Et ce n’est que dans un sublime effort de volonté qu’ils s’expriment et se donnent à voir sous la forme de l’être : être heureux, être en bonne santé, être en sécurité, être amoureux, être parent, être professionnel, être en paix, être dans le succès, et même tout simplement, pour ceux en difficulté, ceux qui me consultez, selon les « objectifs » de développement personnel : être quelqu’un, être entier, être à la hauteur, être en progrès…
La distinction
En espagnol, nous faisons la distinction, – certains d’entre vous le savent pour s’y être buté en deuxième langue ou lors de vacances au soleil -, entre le verbe « ser » et le verbe « estar », entre le verbe « tener » et le verbe « haber ». Deux variantes à chaque fois pour les seuls verbes être et avoir en français.
Dans nos pays latins, nous ne sommes pas tristes au sens nous = tristes, nous traversons la tristesse : estar triste. Comme un séjour, una sala de estar, a living room.

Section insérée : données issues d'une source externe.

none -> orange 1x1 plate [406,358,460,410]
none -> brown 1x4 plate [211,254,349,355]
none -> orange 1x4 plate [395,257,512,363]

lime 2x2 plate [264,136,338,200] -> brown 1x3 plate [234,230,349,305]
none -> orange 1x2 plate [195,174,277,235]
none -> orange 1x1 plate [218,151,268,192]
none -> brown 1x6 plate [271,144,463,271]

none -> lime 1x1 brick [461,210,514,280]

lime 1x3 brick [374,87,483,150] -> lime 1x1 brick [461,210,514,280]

« Estar » est aussi un auxiliaire. Accolé aux participes passé et présent il indique ce qui a été ou qui est en voie d’accomplissement.
« Haber » est un auxiliaire également. Il permet à tous les autres verbes d’action de vivre leurs temps.

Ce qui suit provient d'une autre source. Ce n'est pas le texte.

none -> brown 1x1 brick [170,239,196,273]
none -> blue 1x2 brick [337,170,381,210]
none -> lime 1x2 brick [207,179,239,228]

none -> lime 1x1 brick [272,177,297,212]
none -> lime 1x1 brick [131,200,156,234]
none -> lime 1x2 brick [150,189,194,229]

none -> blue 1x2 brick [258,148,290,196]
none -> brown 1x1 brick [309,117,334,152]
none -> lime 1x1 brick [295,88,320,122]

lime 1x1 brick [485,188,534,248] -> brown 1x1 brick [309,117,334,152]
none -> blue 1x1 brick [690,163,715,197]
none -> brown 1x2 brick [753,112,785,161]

« Tener » se destine aux seules possessions.
L’expression
Ces différences de ma prime enfance s’effacent dans le comportement de mes propres enfants, nées en France. Elevées pour être et pour avoir dans la culture du lieu et de leur temps. Je « me bats » avec elles, gentiment, corps à corps, comme je me bats avec mes patients, pour qu’elles et eux nuancent leurs états profonds et auxiliaires plutôt que de se confondre et de se perdre dans la quête de l’identité entière et parfaite « to be or not to be » et dans les tendances consuméristes ou du moins cumulatives de nos jours. La vie est un cycle. L’être est fait de manque, de perte et de désir.

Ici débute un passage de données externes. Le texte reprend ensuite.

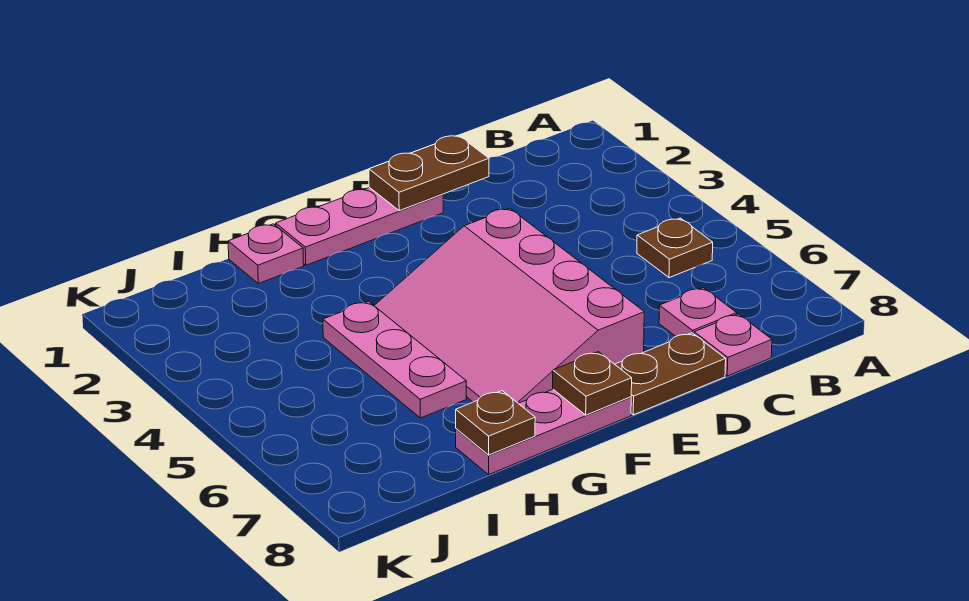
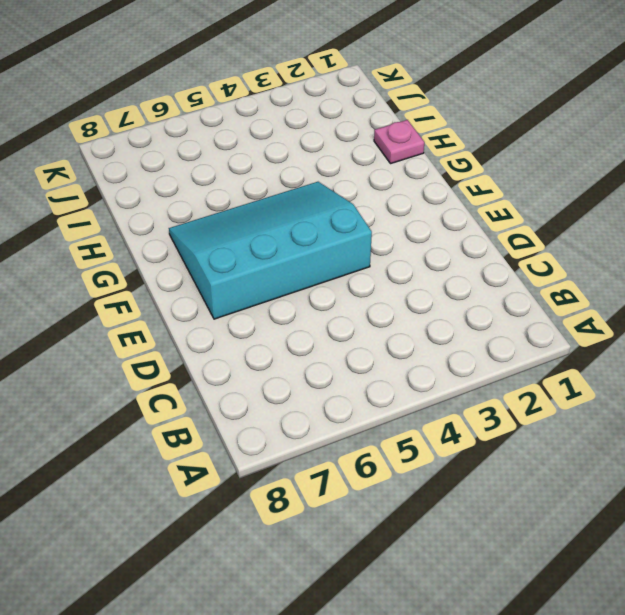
cyan 3x4 slope [169,182,372,319] -> pink 3x4 slope [374,208,644,403]
none -> brown 1x1 plate [637,218,713,278]
none -> pink 1x1 plate [659,288,737,336]
none -> pink 1x1 plate [694,314,772,376]

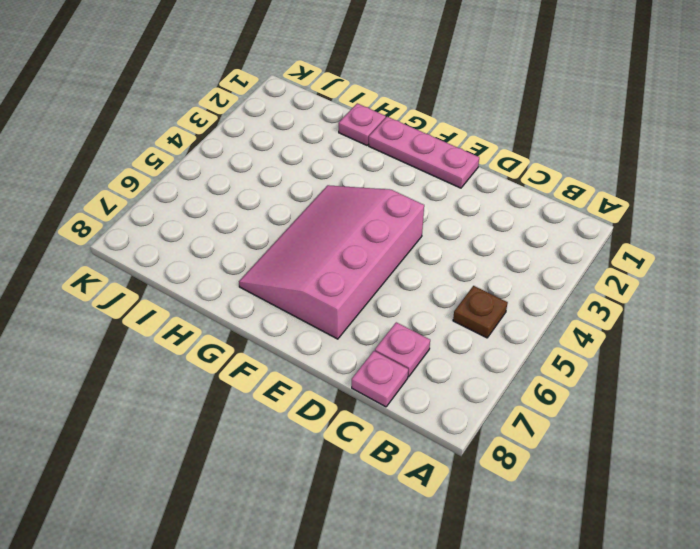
none -> brown 1x2 plate [615,333,726,415]
none -> pink 1x3 plate [456,389,631,475]
none -> pink 1x3 plate [323,301,466,418]

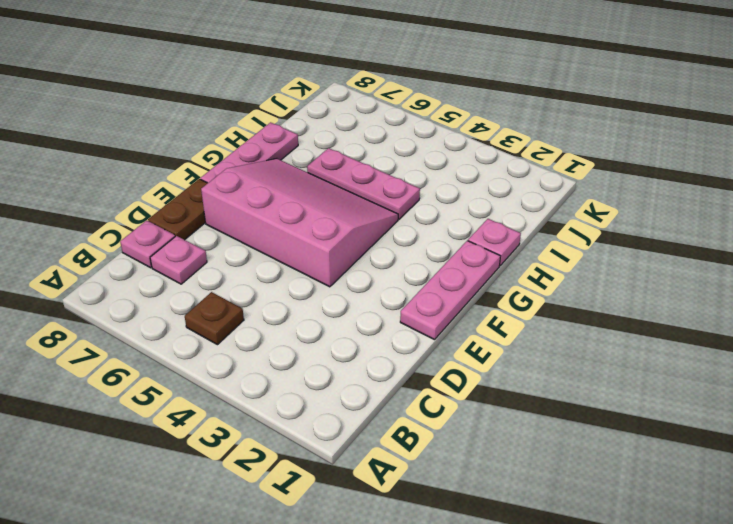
none -> brown 1x2 plate [369,135,489,211]
none -> brown 1x1 plate [553,352,632,415]
none -> brown 1x1 plate [456,391,535,455]

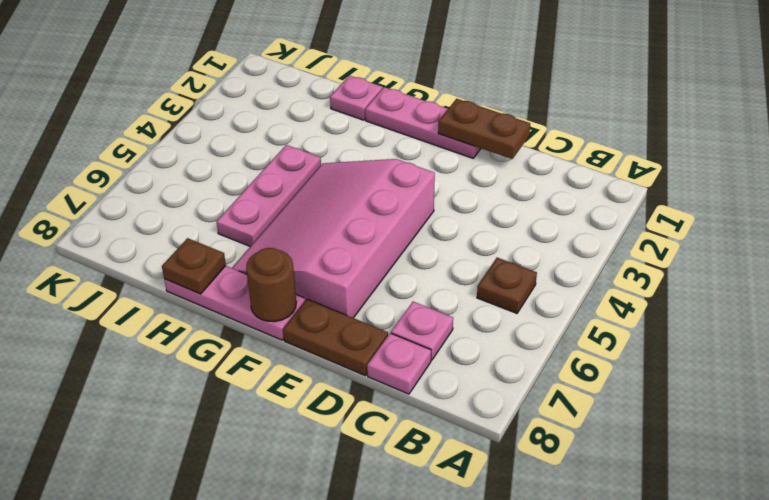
brown 1x1 round brick [246,248,296,322] -> brown 1x1 plate [553,352,632,415]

Cette particularité expressive de la langue espagnole, reconnue par les lingüistes comme étant une exception notable aussi bien au latin classique qu’aux langues arabes et germaniques – son surgissement vient du latin populaire, parlé, échangé depuis des siècles sans jamais lâcher son utilité -, cet effort princeps et renouvelé de différenciation dans l’expression du langage contribue à l’expression des âmes et des corps.
Le rassemblement
En l’année 2020 ou vous êtes, comme nous tous, beaucoup resté chez vous, vous avez peut-être vécu dans tous vous états à l’intérieur d’une même et seule « salle de estar ». Toujours en voie d’être et avec peu de consommations, de fait. Etes-vous pour autant plus ou moins ? Certains se sont figés ou du moins immobilisés, dans une salle d’attente qui est souvent l’antichambre de l’absence, aux autres et à soi.
Ce sont eux qui nous demandent un effort de lien, qui font surgir la variante d’un « être avec » résumant ainsi aussi bien estar que ser, se mettent en mouvement dans un « haber » auxiliaire existentiel : pour avoir le sentiment d’être humains. La diversité expressive se condense alors dans son coeur et dans son essence pour mieux nous rassembler et nous ressembler.
Et c’est ainsi qu’en 2021 je vous vœux.